Installation Quality Is Non-Negotiable
Even non-combustible insulation underperforms when:
- Compressed into cavities (reduces R-value and fire performance)
- Installed with gaps around penetrations, electrical boxes, or framing interfaces
- Left without proper detailing at the building envelope perimeter
For WUI rebuilds, installation quality is as consequential as material selection.
The Integration Requirement
Insulation cannot be specified in isolation. It needs to be coordinated with wall assembly design, cladding selection, air barrier specification, and Chapter 7A compliance from the start — not resolved late in construction when changes are expensive and assemblies are already framed.
This is where integrated delivery changes the outcome. Through Tect's Earth'smart™ Path A Turnkey Delivery, insulation is specified as part of the wall assembly from day one — typically pre-insulated concrete masonry — with mineral wool, cladding, sheathing, and air barriers resolved as a single coordinated system.
Through Path B Advisory, Tect reviews existing team specifications against the same integrated performance framework. In both cases, the TectApp™ community of 70+ vetted building product manufacturers is engaged before commitments are made — so systems are understood and delivered correctly from concept through construction, not corrected after framing is complete.
Frequently Asked Questions
Frequently Asked Questions
What is the most fire-resistant insulation?
Mineral wool (rock wool or slag wool) is the strongest option for residential use — non-combustible under ASTM E136, Class A rated with a flame spread index of 0, and stable at temperatures exceeding 1,177°C / 2,150°F. Unfaced fiberglass is the next best non-combustible option and more widely available.
Is anything 100% fireproof?
No building material — insulation or otherwise — is certified as truly fireproof. Fire resistance describes how long and how well a material or assembly resists fire; under extreme, sustained heat, all materials have limits. The goal is maximizing that resistance within a well-designed assembly.
What are the benefits of using fire-resistant insulation?
The core benefits are slowing fire spread, preserving structural integrity long enough for evacuation, and reducing smoke production.

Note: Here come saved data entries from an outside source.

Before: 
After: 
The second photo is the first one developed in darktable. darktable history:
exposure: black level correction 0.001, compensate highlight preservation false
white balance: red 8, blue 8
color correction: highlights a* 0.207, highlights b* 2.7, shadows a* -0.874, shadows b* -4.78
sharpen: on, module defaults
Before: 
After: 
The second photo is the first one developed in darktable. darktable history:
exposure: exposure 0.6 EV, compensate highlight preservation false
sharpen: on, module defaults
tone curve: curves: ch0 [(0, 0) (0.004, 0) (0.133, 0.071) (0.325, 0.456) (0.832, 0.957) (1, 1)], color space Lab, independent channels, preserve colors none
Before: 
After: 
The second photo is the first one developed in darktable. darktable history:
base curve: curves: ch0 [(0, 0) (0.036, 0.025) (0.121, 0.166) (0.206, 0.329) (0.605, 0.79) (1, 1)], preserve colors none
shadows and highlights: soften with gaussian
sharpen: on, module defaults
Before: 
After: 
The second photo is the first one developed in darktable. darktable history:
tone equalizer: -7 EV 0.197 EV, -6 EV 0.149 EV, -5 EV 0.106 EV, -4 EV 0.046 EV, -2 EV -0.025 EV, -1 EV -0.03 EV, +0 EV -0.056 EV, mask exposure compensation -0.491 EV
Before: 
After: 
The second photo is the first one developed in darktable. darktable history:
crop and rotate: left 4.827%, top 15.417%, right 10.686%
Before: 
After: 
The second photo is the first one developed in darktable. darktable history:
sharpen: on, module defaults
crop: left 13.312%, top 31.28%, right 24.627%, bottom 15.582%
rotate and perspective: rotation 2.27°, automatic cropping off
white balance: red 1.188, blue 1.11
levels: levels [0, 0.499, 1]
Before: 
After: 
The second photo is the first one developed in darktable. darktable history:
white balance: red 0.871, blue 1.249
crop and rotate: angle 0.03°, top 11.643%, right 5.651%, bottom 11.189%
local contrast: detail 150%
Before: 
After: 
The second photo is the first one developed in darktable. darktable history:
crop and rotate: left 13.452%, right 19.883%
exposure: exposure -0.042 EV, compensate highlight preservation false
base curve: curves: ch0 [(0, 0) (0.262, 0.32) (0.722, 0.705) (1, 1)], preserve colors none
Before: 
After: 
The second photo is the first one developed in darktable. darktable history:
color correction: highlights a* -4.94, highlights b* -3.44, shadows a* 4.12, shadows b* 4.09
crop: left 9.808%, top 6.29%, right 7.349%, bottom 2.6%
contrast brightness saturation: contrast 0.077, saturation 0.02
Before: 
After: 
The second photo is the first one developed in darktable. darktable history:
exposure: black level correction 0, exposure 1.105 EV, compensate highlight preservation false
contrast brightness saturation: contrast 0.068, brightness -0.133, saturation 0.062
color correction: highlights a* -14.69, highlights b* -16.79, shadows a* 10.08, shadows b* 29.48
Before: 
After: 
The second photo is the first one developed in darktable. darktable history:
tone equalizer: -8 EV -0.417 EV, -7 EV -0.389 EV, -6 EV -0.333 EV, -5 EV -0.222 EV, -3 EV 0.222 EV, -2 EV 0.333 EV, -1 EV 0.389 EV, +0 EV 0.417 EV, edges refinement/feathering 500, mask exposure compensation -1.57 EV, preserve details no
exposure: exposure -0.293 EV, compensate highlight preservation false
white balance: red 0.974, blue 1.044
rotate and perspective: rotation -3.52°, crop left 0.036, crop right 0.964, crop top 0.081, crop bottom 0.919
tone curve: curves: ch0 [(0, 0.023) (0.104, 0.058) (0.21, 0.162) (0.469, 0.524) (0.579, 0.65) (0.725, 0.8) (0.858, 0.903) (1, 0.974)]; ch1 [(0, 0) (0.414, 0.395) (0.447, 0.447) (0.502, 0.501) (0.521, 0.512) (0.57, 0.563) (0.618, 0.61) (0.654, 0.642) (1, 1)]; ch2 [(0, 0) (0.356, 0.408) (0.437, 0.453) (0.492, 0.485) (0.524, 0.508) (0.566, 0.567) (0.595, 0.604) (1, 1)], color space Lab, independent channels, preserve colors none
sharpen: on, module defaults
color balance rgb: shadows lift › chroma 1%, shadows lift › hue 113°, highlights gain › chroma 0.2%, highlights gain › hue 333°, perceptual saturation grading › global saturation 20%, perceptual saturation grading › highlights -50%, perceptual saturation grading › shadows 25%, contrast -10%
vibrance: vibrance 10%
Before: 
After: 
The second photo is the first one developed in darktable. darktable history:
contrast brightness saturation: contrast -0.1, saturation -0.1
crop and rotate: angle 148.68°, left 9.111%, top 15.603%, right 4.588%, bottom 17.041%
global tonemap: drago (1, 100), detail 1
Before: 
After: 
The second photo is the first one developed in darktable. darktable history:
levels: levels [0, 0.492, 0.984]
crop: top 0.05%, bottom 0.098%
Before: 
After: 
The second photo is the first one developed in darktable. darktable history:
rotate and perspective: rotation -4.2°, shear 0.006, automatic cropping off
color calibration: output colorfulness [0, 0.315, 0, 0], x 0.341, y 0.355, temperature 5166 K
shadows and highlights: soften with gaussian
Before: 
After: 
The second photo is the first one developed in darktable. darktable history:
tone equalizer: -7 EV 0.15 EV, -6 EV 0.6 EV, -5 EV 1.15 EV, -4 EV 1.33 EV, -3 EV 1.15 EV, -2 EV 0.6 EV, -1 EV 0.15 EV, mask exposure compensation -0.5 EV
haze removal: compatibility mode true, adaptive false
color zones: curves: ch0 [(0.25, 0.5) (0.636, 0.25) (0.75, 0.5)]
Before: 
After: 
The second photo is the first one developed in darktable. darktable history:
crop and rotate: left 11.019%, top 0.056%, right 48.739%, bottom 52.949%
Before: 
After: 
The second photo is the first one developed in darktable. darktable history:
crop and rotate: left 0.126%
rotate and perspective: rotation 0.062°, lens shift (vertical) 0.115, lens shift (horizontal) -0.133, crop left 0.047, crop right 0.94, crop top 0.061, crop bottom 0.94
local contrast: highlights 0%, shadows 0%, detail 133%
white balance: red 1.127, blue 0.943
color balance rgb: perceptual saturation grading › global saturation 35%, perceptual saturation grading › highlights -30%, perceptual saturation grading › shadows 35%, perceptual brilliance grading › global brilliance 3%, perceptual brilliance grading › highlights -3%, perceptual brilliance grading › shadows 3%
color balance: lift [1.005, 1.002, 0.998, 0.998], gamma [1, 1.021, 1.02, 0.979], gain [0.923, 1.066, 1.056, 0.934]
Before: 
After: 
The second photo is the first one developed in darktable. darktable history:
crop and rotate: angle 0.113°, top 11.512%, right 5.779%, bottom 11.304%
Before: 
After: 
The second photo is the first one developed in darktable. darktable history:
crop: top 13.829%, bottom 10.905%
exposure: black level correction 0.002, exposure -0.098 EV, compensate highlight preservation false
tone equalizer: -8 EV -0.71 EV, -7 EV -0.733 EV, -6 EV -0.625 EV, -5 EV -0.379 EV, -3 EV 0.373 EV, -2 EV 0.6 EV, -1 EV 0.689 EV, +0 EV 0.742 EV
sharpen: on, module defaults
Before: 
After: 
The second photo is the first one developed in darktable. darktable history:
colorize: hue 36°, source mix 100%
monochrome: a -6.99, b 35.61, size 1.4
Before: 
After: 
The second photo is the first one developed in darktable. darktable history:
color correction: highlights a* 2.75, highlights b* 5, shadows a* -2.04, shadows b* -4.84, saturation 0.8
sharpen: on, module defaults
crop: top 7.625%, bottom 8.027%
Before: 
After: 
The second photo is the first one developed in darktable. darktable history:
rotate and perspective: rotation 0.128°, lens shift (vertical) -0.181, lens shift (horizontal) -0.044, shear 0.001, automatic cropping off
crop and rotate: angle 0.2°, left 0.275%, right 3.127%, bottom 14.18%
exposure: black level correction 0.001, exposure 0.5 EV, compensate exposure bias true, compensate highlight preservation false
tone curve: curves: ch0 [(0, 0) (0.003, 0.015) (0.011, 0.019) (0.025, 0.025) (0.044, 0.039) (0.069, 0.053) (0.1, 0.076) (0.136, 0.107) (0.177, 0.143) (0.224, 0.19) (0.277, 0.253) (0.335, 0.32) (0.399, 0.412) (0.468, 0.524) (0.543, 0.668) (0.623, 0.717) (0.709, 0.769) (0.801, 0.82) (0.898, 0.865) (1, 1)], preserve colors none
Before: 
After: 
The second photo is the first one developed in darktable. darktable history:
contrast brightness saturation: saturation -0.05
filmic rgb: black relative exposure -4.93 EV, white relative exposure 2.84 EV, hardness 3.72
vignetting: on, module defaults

Non-combustible options like mineral wool also deliver strong thermal and moisture performance — and in high-risk zones, a documented fire-resilient envelope strengthens a home's insurability profile.
What fire rating should insulation have in a wildfire-prone area?
Class A (ASTM E84, flame spread index 0–25) is the minimum. In California WUI zones, Chapter 7A's ignition-resistant designation adds a 20-minute test condition beyond Class A. Full wall assembly ratings under ASTM E119 and NFPA 285 matter as much as the individual material rating.
Does fire-resistant insulation help with home insurance in high-risk zones?
In California's WUI markets, insurers increasingly evaluate construction materials and assembly quality when determining coverage eligibility and premiums. Non-combustible materials and a documented fire-resilient envelope reduce your risk profile — but insulation is one input into a whole-home system, not a standalone discount trigger.
Can fire-resistant insulation be retrofitted into an existing home?
Yes — mineral wool batts can be added during renovations in open wall or attic applications. Full performance benefits require coordination with the wall assembly, barriers, and cladding, so professional assessment is recommended before retrofitting in high-risk zones.